Cœurs joyeux – de Hanns Schwarz et Max de Vaucorbeil – 1932
Lorsque Gabin tourne cette version française d’un film allemand, il a déjà tenu un second rôle très marquant dans le superbe Cœur de Lilas, et il vient d’avoir la vedette dans La Belle Marinière, qui sera un tournant dans sa carrière, annonçant ses grands chefs d’œuvre à venir. Mais il est encore cette vedette de music-hall dont les premiers pas devant la caméra sont une sorte de prolongement de ses années de scène.
Alors il chante, dans Cœurs joyeux. Peu, et des chansons pas inoubliables. Mais il chante, et il apparaît souriant et positif, quelle que soit la situation. Emprisonné par des gangsters armés, il garde le sourire. Arrêté par la police, il ne semble pas s’inquiéter… Tout est légèreté dans cette comédie policière et musicale.
C’est parfois un peu long, un peu vide, mais il y a de beaux moments dans ce film. Une belle scène d’ouverture, pour commencer, avec cette scène muette qui s’avère être un film projeté dans un cinéma, où Gabin est projectionniste. Une scène qui donne le ton d’un film qui semble abolir la frontière entre l’écran et la salle.
Jusqu’à la dernière image, qui répond à l’ouverture, tout le film se déroule sur une cime étroite entre fiction et réalité, avec cette histoire relativement classique que viennent troubler des moments chantés.

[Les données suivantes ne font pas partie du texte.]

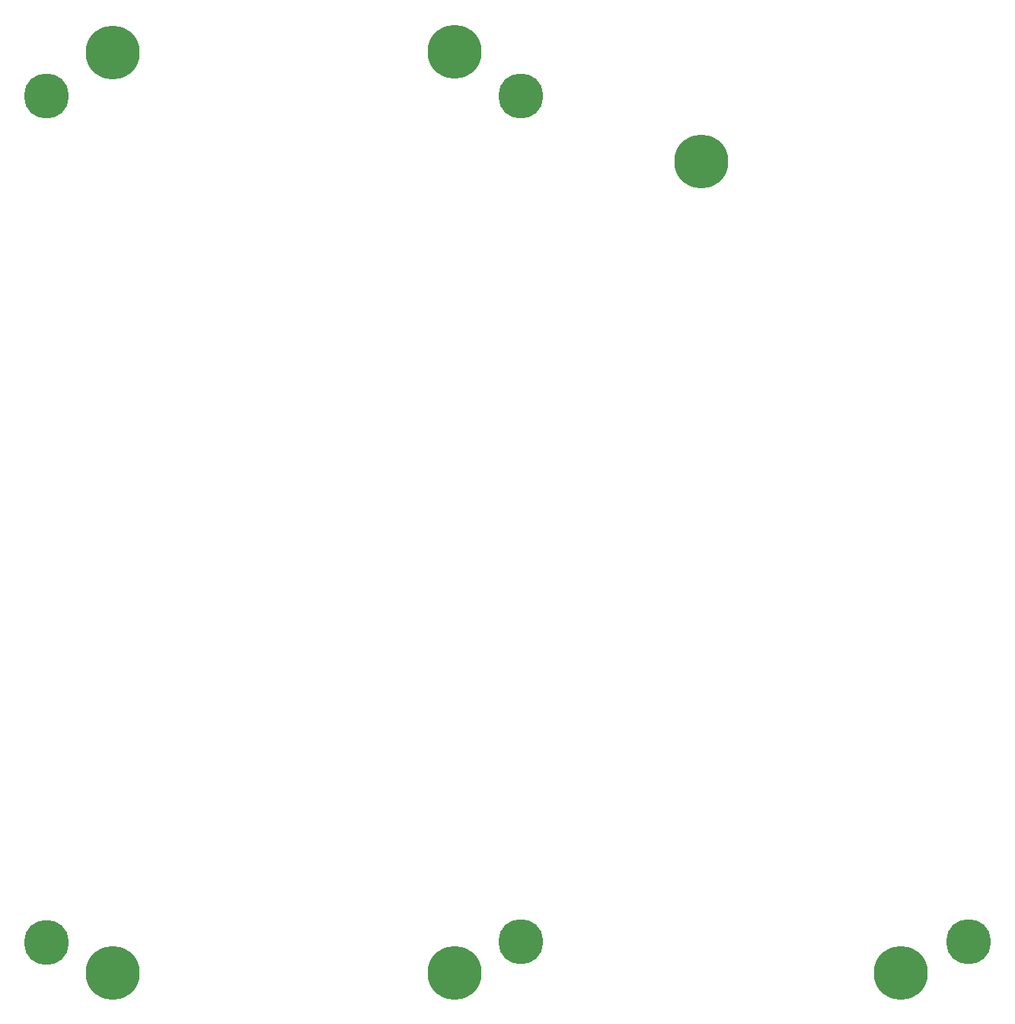
<source format=gbl>
G04 Layer: BottomLayer*
G04 EasyEDA v6.5.29, 2023-07-16 15:11:24*
G04 99f5339e4df7426c99419d12bbbac394,5a6b42c53f6a479593ecc07194224c93,10*
G04 Gerber Generator version 0.2*
G04 Scale: 100 percent, Rotated: No, Reflected: No *
G04 Dimensions in millimeters *
G04 leading zeros omitted , absolute positions ,4 integer and 5 decimal *
%FSLAX45Y45*%
%MOMM*%

%ADD10C,5.9900*%
%ADD11C,5.0000*%

%LPD*%
D10*
G01*
X1181100Y11341100D03*
G01*
X4978400Y11353800D03*
D11*
G01*
X444500Y10858500D03*
G01*
X5715000Y10858500D03*
G01*
X444601Y1455445D03*
G01*
X5715000Y1460500D03*
G01*
X10693400Y1460500D03*
D10*
G01*
X1181100Y1117600D03*
G01*
X4978400Y1117600D03*
G01*
X9944100Y1117600D03*
G01*
X7721600Y10134600D03*
M02*

</source>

Deux moments étonnants, aussi. D’abord un beau travelling vertical qui accompagne la montée du couple en formation vers l’appartement au cinquième étage, qui réinvente le fameux plan de L’Heure suprême. Et puis un dialogue amoureux autour d’un ours en peluche, qui annonce en quelque sorte le superbe Le Jour se lève (« C’est vrai qu’il me ressemble »).
Cœurs joyeux n’est pas de ce niveau. Vraiment pas. Mais cette petite chose légère et souriante se voit avec un petit plaisir curieux et amusé.